Ukrainian President Petro Poroshenko urged people not to panic Monday after his government nationalized the country's largest private bank to try and avoid a financial meltdown.
The former Soviet republic's cabinet on Sunday took over PrivatBank -- a lender that held one-third of Ukrainians' savings and had branches in the Baltic states.
The lender was owned by Poroshenko's political foe Igor Kolomoyskiy.
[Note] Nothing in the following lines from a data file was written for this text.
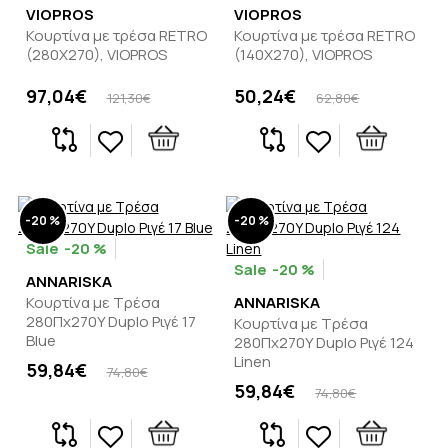
VIOPROS
VIOPROS
Κουρτίνα με τρέσα RETRO
Κουρτίνα με τρέσα RETRO
(280X270), VIOPROS
(140X270), VIOPROS
97,04€
50,24€
121,30€
62,80€
-20 %
-20 %
-20 %
-20 %
ANNARISKA
Κουρτίνα με Τρέσα
ANNARISKA
280Πx270Y Duplo Ριγέ 17
Κουρτίνα με Τρέσα
Blue
280Πx270Y Duplo Ριγέ 124
Linen
59,84€
74,80€
59,84€
74,80€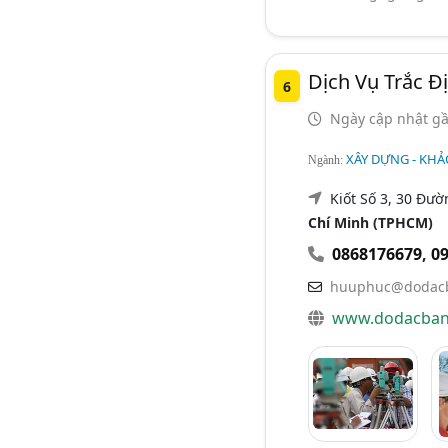
Dịch Vụ Trắc Đ
6
Ngày cập nhật gầ
XÂY DỰNG - KHẢO
Ngành:
Kiốt Số 3, 30 Đườ
Chí Minh (TPHCM)
0868176679
,
0
huuphuc@dodac
www.dodacba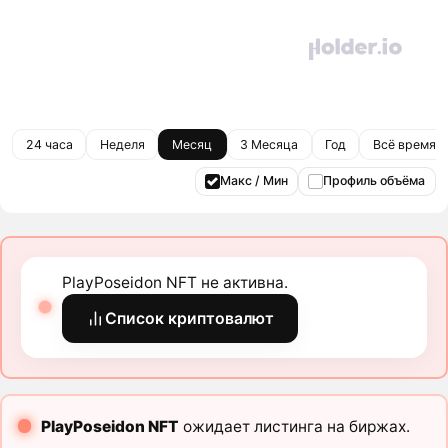
24 часа
Неделя
Месяц
3 Месяца
Год
Всё время
Макс / Мин
Профиль объёма
PlayPoseidon NFT не активна.
Список криптовалют
PlayPoseidon NFT
ожидает листинга на биржах.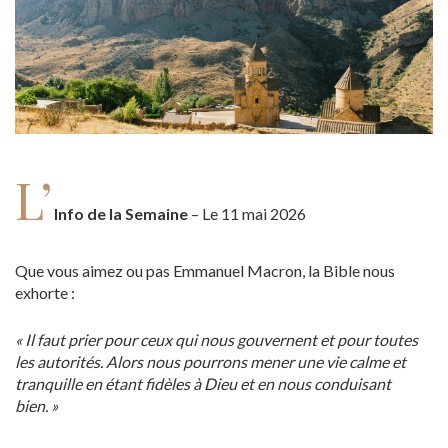
L’
Info de la Semaine
– Le 11 mai 2026
Que vous aimez ou pas Emmanuel Macron, la Bible nous
exhorte :
« Il faut prier pour ceux qui nous gouvernent et pour toutes
les autorités. Alors nous pourrons mener une vie calme et
tranquille en étant fidèles à Dieu et en nous conduisant
bien. »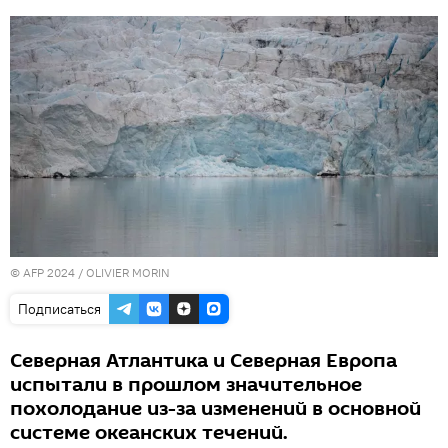
© AFP 2024 / OLIVIER MORIN
Подписаться
Северная Атлантика и Северная Европа
испытали в прошлом значительное
похолодание из-за изменений в основной
системе океанских течений.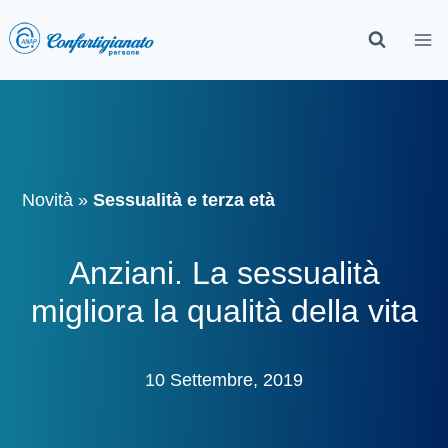
Novità
»
Sessualità e terza età
Anziani. La sessualità
migliora la qualità della vita
10 Settembre, 2019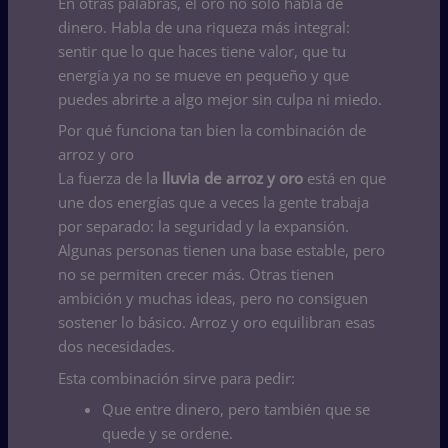
En otras palabras, el oro no solo habla de
dinero. Habla de una riqueza más integral:
sentir que lo que haces tiene valor, que tu
energía ya no se mueve en pequeño y que
puedes abrirte a algo mejor sin culpa ni miedo.
Por qué funciona tan bien la combinación de
arroz y oro
La fuerza de la
lluvia de arroz y oro
está en que
une dos energías que a veces la gente trabaja
por separado: la seguridad y la expansión.
Algunas personas tienen una base estable, pero
no se permiten crecer más. Otras tienen
ambición y muchas ideas, pero no consiguen
sostener lo básico. Arroz y oro equilibran esas
dos necesidades.
Esta combinación sirve para pedir:
Que entre dinero, pero también que se
quede y se ordene.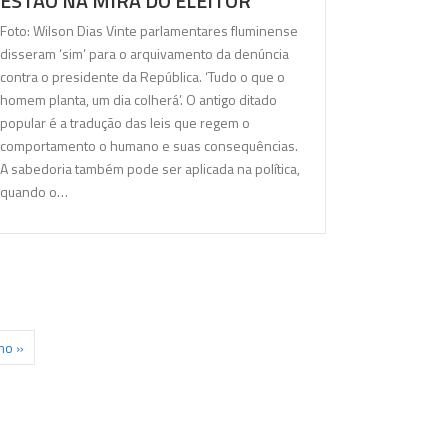
ESTÃO NA MIRA DO ELEITOR
Foto: Wilson Dias Vinte parlamentares fluminense
disseram ‘sim’ para o arquivamento da denúncia
contra o presidente da República. ‘Tudo o que o
homem planta, um dia colherá’. O antigo ditado
popular é a tradução das leis que regem o
comportamento o humano e suas consequências.
A sabedoria também pode ser aplicada na política,
quando o…
mo »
The billionaire was reportedly heavily burdened by debt because of dubious loans the bank made to his cronies.
Kiev's decision falls in line with the International Monetary Fund's demand for Ukraine to clean up and stabilize its murky financial sector and seek sustainable growth.
Both the IMF and the European Union welcomed the government's action.
But the nationalization has created public unease about people's holdings and whether the country might enter another economic crisis similar to when Russia annexed Ukraine's Crimea peninsula in March 2014.
A subsequent 31-month war with pro-Russia insurgents in the separatist east claimed nearly 10,000 lives and seen the economy shrink by about 17 percent in 2014-15. Inflation soared to just under 50 percent last year.
Poroshenko said in a statement that the situation was under his full control.
"I appeal to you, dear PrivatBank clients -- keep calm," he said.
"The new (state) administration is already taking over the levers of power -- right now, this very hour and minute."
- IMF, EU heap praise -
Ukraine's central bank had wanted Kolomoyskiy to refinance his bank with billions of dollars if he wanted to remain its owner.
There were fears that PrivatBank's fall could have ignited a wider crisis in the financial system akin to the turbulence in the United States in 2008.
But the tycoon never came up with the money and Kiev's patience snapped on Sunday.
Finance Minister Oleksandr Danyluk said the government's decision "will help preserve the savings of nearly 20 million PrivatBank clients."
"All of our international partners support this move, including the International Monetary Fund (IMF), the European Bank for Reconstruction and Development, as well as the government of the United States," the finance minister said.
IMF chief Christine Lagarde hailed the Ukrainian government's actions as "an important step in their efforts to safeguard financial stability."
And European Union foreign policy chief Federica Mogherini said the government would now "restore confidence in the financial sector."
Ukrainian Central Bank chief Valeria Gontareva told reporters that PrivatBank had miserably failed a series of stress tests and was in a $4.2-billion (4.0-billion-euro) hole in April 2015.
- 'Voluntarily and peacefully' -
She said 97 percent of the bank's loans at the time had been issued by Kolomoyskiy to his business partners who might either have not paid them back or had done so on preferential conditions.
Gontareva said the bank's debts grew to $5.6 billion by December 1.
Kolomoyskiy himself has yet to comment.
But one PrivatBank manager on Sunday called the government's decision a consequence of "media attacks" led by political powerbrokers who opposed Kolomoyskiy.
"The decision to voluntarily and peacefully hand over the bank to the government was taken at the very moment that we understood that these media attacks -- which we could survive -- could endanger our clients," its IT director wrote on Facebook.
But some political analysts hailed the government's step as an overdue show of power over tycoons who have wielded outsized influence in corruption-riddled Ukraine for decades.
"This may have been the very first time that the Ukrainian government took an actual hard decision," Dragon Capital investment bank's economist Sergiy Fursa wrote on Facebook.
"Nationalization is a bad decision," he said. "But it is better than all the other alternatives."